**** Text under study
Mode B: Greenfield / standalone artifact
This is the case when the user asks for a landing page from scratch, a poster, a one-off demo, a hackathon prototype, or anything with no surrounding visual context. Here the aesthetic guidelines below apply in full — commit to a direction, pick distinctive type, and execute boldly.
The rest of this document is mostly written for Mode B. Read it through that lens.
Design Thinking (greenfield)
Before coding, understand the context and commit to a clear aesthetic direction:
- Purpose: What problem does this interface solve? Who uses it?
- Tone: Pick an extreme: brutally minimal, maximalist chaos, retro-futuristic, organic/natural, luxury/refined, playful/toy-like, editorial/magazine, brutalist/raw, art deco/geometric, soft/pastel, industrial/utilitarian, etc. There are so many flavors to choose from. Use these for inspiration but design one that is true to the aesthetic direction.
********
**** Dataset entries
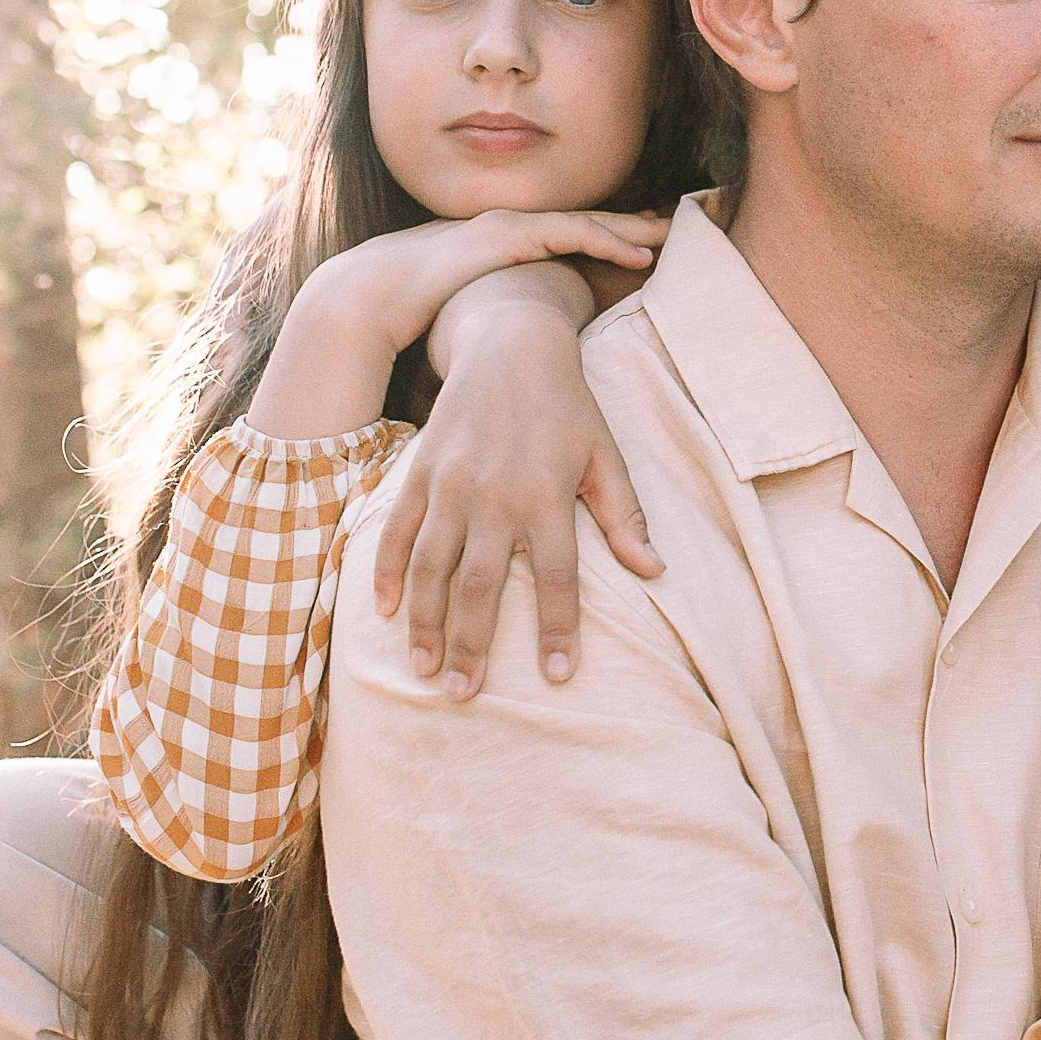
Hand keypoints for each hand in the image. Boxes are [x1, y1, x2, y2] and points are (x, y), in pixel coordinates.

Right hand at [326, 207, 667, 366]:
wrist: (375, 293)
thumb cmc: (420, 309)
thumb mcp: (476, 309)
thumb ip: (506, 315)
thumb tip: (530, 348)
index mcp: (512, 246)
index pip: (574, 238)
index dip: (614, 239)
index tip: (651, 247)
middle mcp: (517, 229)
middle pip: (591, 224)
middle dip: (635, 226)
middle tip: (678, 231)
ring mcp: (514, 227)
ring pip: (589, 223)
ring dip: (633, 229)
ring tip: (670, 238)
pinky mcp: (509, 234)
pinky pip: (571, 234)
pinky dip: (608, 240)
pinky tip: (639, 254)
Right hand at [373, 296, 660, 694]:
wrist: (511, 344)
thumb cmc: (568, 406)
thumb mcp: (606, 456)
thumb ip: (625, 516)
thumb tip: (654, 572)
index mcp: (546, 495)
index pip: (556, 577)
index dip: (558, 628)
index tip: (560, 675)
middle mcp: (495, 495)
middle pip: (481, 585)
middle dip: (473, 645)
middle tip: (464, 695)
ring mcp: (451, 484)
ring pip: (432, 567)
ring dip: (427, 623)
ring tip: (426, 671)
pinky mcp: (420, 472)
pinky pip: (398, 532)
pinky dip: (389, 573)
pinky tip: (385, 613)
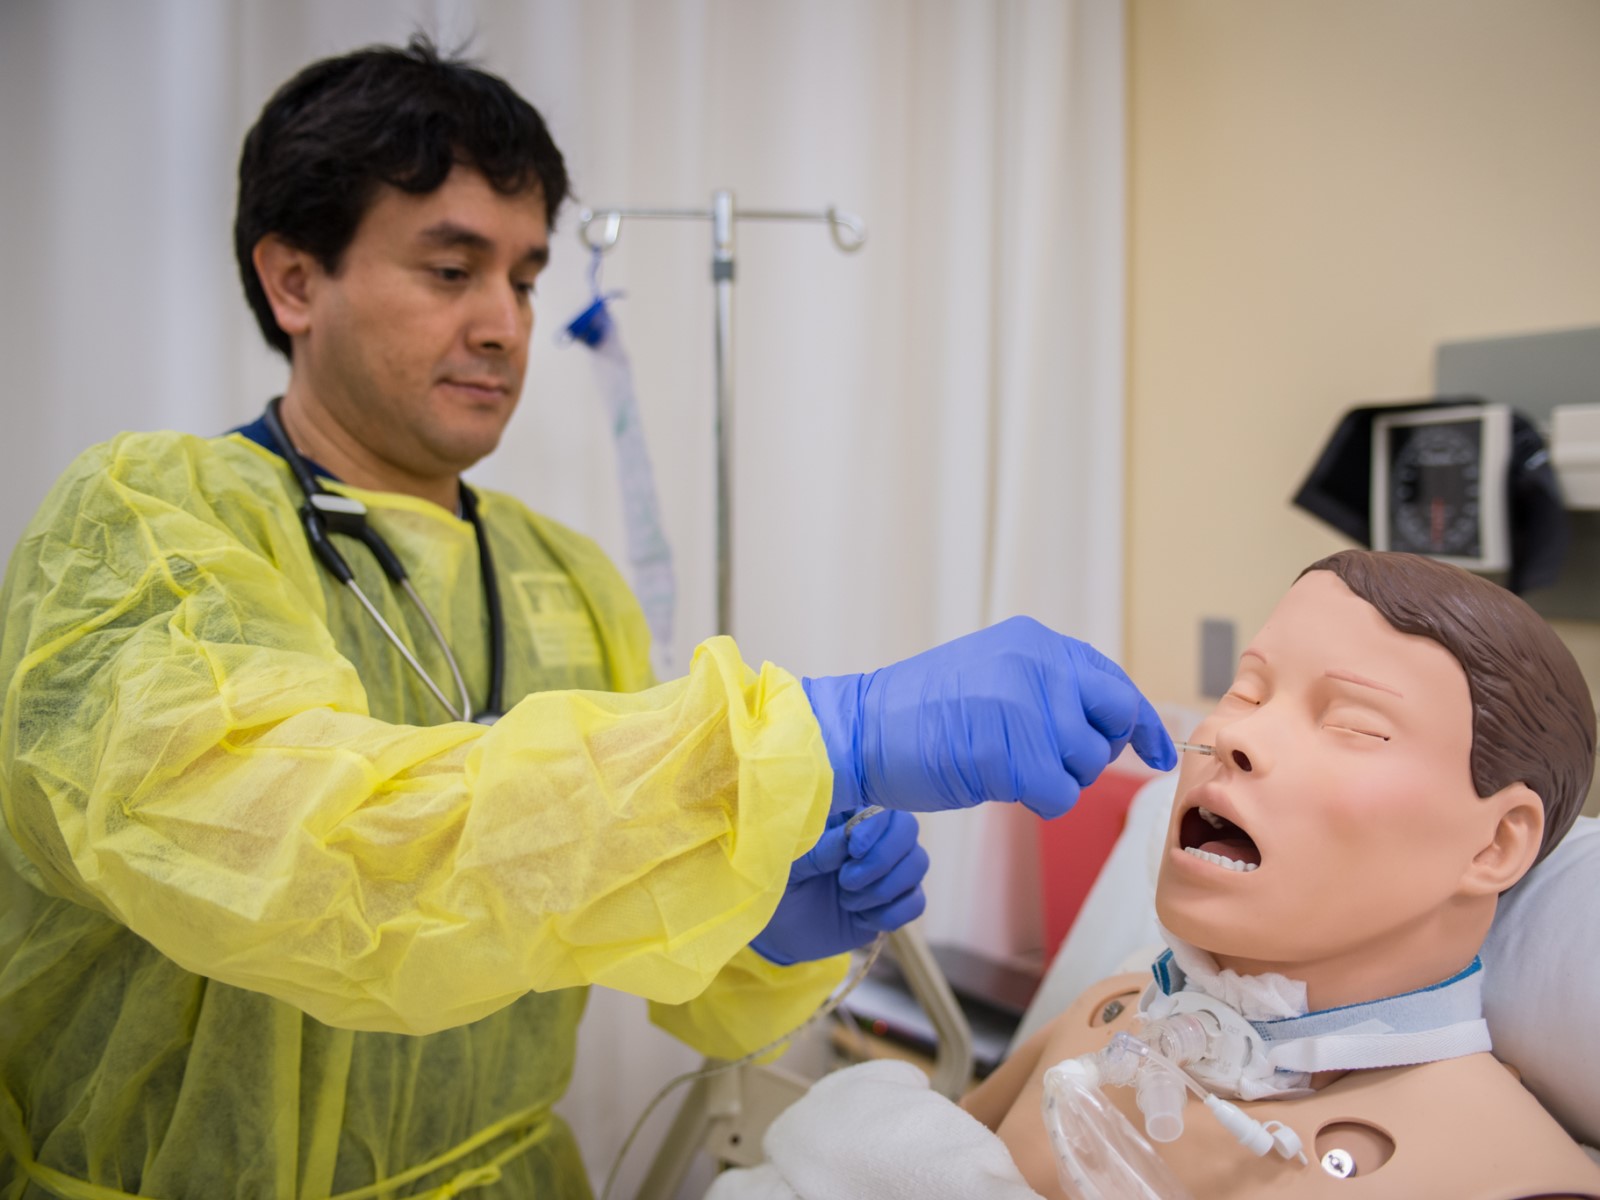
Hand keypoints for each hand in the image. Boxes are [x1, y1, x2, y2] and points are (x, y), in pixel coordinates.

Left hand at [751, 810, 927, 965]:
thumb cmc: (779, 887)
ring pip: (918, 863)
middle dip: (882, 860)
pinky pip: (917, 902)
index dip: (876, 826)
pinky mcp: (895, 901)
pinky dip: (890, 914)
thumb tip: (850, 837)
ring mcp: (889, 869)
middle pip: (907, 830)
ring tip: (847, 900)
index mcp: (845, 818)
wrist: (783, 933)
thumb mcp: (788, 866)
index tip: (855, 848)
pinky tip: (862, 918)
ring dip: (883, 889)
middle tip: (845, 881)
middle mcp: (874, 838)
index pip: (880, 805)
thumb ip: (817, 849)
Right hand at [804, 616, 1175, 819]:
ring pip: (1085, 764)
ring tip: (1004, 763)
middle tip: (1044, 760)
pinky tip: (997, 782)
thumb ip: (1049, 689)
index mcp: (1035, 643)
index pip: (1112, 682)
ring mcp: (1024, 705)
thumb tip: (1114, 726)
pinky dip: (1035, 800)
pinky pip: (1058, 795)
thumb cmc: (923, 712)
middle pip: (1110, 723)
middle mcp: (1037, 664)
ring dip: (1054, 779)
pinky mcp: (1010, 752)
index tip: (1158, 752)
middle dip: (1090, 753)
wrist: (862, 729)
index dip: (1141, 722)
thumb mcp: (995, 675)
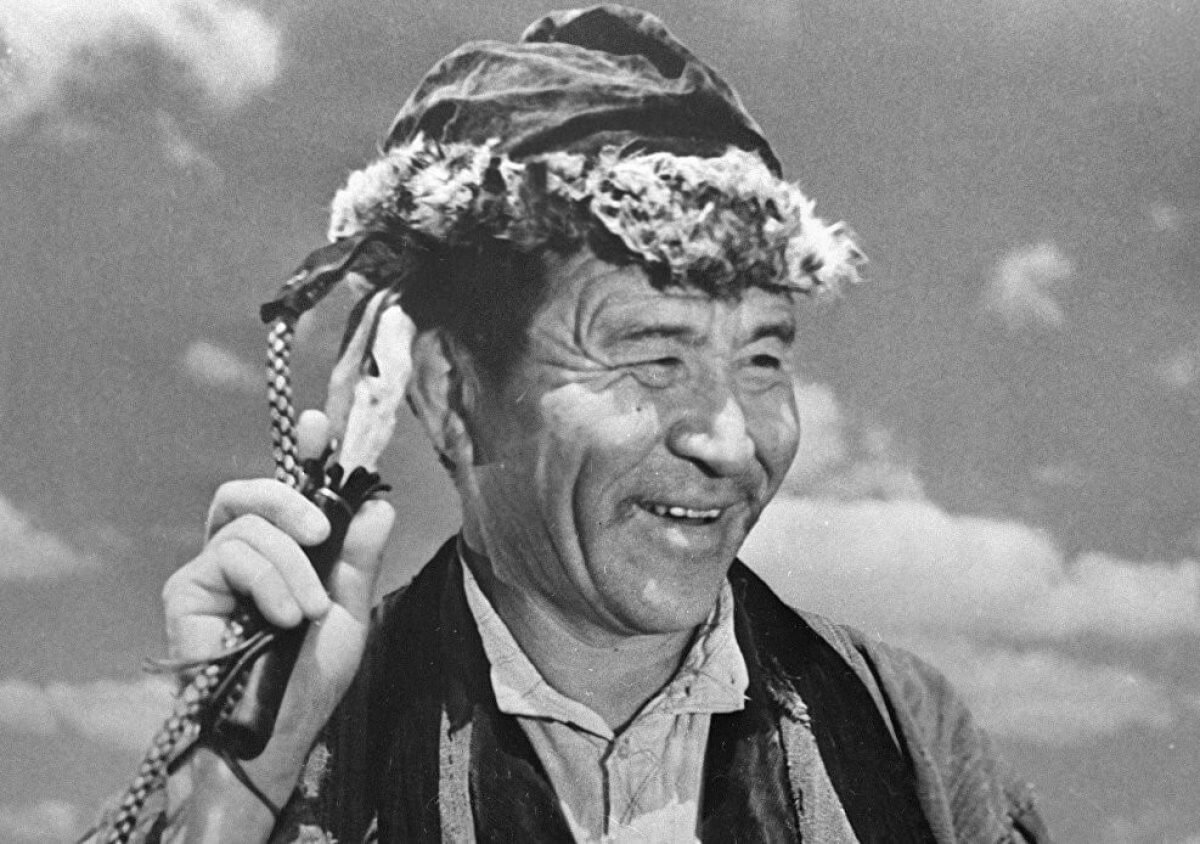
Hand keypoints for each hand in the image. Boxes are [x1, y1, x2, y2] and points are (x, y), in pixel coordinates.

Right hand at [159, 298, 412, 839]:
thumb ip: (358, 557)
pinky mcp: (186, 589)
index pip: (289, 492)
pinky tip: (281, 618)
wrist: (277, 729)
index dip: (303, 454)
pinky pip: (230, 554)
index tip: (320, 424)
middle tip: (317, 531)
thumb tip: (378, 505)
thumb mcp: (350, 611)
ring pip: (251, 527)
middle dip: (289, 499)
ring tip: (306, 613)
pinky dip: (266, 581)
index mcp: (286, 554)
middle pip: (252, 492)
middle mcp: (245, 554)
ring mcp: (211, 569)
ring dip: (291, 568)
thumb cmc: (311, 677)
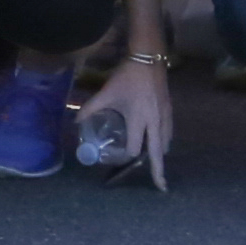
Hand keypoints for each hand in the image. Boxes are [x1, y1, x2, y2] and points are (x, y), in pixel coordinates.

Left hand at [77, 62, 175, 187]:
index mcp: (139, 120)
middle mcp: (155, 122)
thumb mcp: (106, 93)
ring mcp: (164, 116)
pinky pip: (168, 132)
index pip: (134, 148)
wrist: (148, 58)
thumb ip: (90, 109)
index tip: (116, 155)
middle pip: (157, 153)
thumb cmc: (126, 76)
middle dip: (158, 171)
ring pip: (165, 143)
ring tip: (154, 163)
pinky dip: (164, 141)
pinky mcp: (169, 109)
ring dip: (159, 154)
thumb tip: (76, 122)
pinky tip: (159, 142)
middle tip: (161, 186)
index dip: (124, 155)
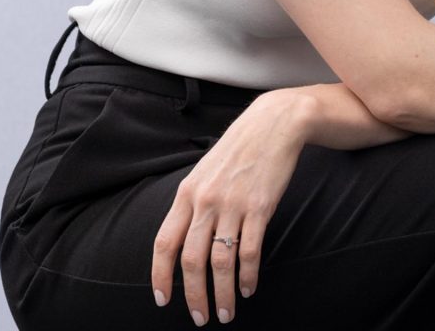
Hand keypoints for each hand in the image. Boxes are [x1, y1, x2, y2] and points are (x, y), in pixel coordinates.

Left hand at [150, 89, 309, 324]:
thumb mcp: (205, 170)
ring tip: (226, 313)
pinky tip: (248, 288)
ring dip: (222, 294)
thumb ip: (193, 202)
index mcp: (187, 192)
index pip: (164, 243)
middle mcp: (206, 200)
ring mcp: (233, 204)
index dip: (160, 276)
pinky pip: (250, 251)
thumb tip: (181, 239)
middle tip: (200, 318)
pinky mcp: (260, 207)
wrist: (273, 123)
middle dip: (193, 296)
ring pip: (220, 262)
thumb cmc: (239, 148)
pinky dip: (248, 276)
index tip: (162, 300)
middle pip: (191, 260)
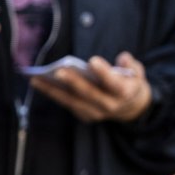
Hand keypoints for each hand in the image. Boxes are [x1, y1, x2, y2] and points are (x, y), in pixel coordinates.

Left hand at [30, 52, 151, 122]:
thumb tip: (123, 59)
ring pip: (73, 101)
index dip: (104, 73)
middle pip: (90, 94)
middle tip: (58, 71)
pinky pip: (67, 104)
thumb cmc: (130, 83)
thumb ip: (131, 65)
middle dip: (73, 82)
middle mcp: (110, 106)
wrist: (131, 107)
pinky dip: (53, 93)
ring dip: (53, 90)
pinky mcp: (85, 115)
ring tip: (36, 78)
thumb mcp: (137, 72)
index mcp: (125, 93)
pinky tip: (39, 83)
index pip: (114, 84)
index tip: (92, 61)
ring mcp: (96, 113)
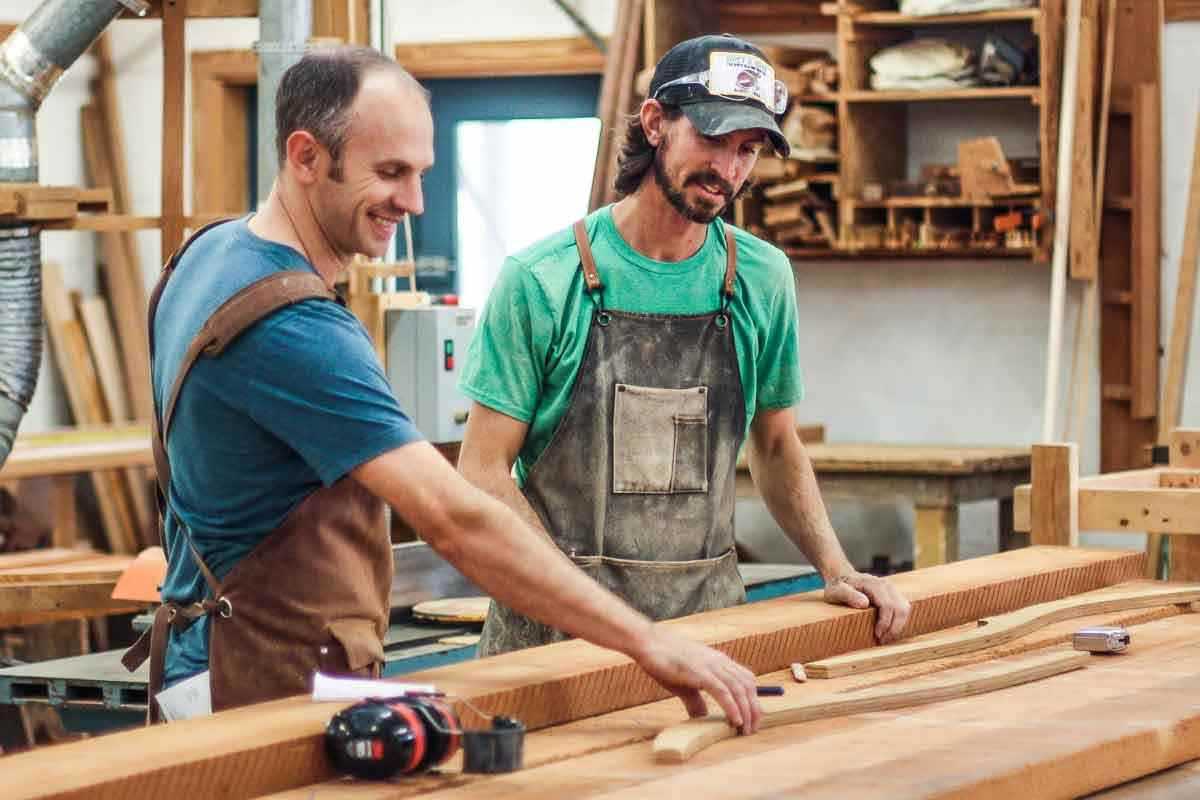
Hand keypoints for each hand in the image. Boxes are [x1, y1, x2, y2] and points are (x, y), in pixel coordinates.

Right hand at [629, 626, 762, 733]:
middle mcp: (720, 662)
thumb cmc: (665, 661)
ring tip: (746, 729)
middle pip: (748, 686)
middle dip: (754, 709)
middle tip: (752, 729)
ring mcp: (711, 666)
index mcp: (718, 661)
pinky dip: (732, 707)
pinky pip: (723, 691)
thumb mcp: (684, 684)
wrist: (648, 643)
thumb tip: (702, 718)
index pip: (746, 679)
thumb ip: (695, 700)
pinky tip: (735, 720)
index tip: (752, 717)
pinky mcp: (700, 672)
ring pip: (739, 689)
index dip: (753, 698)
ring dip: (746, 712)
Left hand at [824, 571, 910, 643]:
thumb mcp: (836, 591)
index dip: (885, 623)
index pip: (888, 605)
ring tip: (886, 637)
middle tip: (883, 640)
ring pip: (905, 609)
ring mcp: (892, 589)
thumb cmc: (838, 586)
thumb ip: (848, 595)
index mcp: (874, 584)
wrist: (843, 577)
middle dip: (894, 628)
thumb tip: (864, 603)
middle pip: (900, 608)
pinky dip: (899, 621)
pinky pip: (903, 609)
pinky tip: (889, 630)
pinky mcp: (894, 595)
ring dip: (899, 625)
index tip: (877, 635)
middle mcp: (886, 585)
********
**Tasks to complete**:
a: Rewrite the part of the design guidance that begins at the words "Mode B: Greenfield" and stops after "Who uses it?", with "product page" in place of "landing page".
b: Shorten the paragraph of the design guidance that begins "This is the case when the user asks", keeping its main facts.
The records have no connection to the text.

**Answers per task**:
a:
Mode B: Greenfield / standalone artifact
This is the case when the user asks for a product page from scratch, a poster, a one-off demo, a hackathon prototype, or anything with no surrounding visual context. Here the aesthetic guidelines below apply in full — commit to a direction, pick distinctive type, and execute boldly.
The rest of this document is mostly written for Mode B. Read it through that lens.
Design Thinking (greenfield)
Before coding, understand the context and commit to a clear aesthetic direction:
- Purpose: What problem does this interface solve? Who uses it?

b: This case covers a landing page from scratch, a poster, a one-off demo, a hackathon prototype, or anything else with no surrounding visual context. The aesthetic guidelines apply in full: commit to a direction, pick distinctive type, and execute boldly.